# WHAT THE TASK REQUIRES
Render each line of the listing below as a Markdown table with the columns Row and Line. Number the rows in order and skip any blank lines.

(Saved data entries)

*** Block opens ***

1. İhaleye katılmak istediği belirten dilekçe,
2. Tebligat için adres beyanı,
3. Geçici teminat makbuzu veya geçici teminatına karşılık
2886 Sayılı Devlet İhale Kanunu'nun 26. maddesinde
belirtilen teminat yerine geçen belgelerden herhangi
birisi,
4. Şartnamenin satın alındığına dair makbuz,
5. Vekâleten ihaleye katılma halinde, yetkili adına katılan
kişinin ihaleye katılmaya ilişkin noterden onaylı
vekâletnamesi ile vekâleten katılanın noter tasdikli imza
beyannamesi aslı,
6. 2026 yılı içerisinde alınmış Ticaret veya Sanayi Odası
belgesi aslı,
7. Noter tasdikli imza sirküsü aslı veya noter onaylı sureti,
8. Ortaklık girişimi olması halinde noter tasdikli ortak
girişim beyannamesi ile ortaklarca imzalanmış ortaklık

*** Block closes ***

# ANSWER BOX
| Row | Line |
|---|---|
| 1 | 1. İhaleye katılmak istediği belirten dilekçe, |
| 2 | 2. Tebligat için adres beyanı, |
| 3 | 3. Geçici teminat makbuzu veya geçici teminatına karşılık |
| 4 | 2886 Sayılı Devlet İhale Kanunu'nun 26. maddesinde |
| 5 | belirtilen teminat yerine geçen belgelerden herhangi |
| 6 | birisi, |
| 7 | 4. Şartnamenin satın alındığına dair makbuz, |
| 8 | 5. Vekâleten ihaleye katılma halinde, yetkili adına katılan |
| 9 | kişinin ihaleye katılmaya ilişkin noterden onaylı |
| 10 | vekâletnamesi ile vekâleten katılanın noter tasdikli imza |
| 11 | beyannamesi aslı, |
| 12 | 6. 2026 yılı içerisinde alınmış Ticaret veya Sanayi Odası |
| 13 | belgesi aslı, |
| 14 | 7. Noter tasdikli imza sirküsü aslı veya noter onaylı sureti, |
| 15 | 8. Ortaklık girişimi olması halinde noter tasdikli ortak |
| 16 | girişim beyannamesi ile ortaklarca imzalanmış ortaklık |